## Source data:
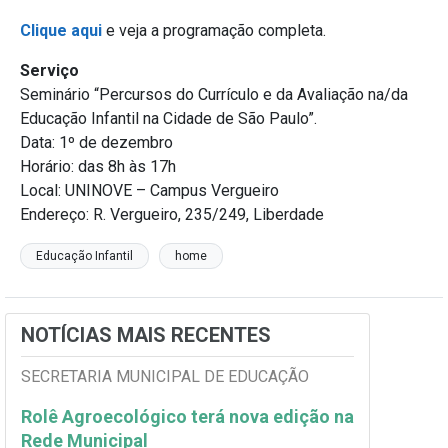
Clique aqui
e veja a programação completa.
Serviço
Seminário “Percursos do Currículo e da Avaliação na/da
Educação Infantil na Cidade de São Paulo”.
Data: 1º de dezembro
Horário: das 8h às 17h
Local: UNINOVE – Campus Vergueiro
Endereço: R. Vergueiro, 235/249, Liberdade
Educação Infantil
home
NOTÍCIAS MAIS RECENTES
SECRETARIA MUNICIPAL DE EDUCAÇÃO
Rolê Agroecológico terá nova edição na
Rede Municipal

## WORK ITEM:
Pictures stay out; the data above is to be returned exactly.

## REPLY TO THE EXERCISE:
Clique aqui
e veja a programação completa.
Serviço
Seminário “Percursos do Currículo e da Avaliação na/da
Educação Infantil na Cidade de São Paulo”.
Data: 1º de dezembro
Horário: das 8h às 17h
Local: UNINOVE – Campus Vergueiro
Endereço: R. Vergueiro, 235/249, Liberdade
Educação Infantil
home
NOTÍCIAS MAIS RECENTES
SECRETARIA MUNICIPAL DE EDUCAÇÃO
Rolê Agroecológico terá nova edição na
Rede Municipal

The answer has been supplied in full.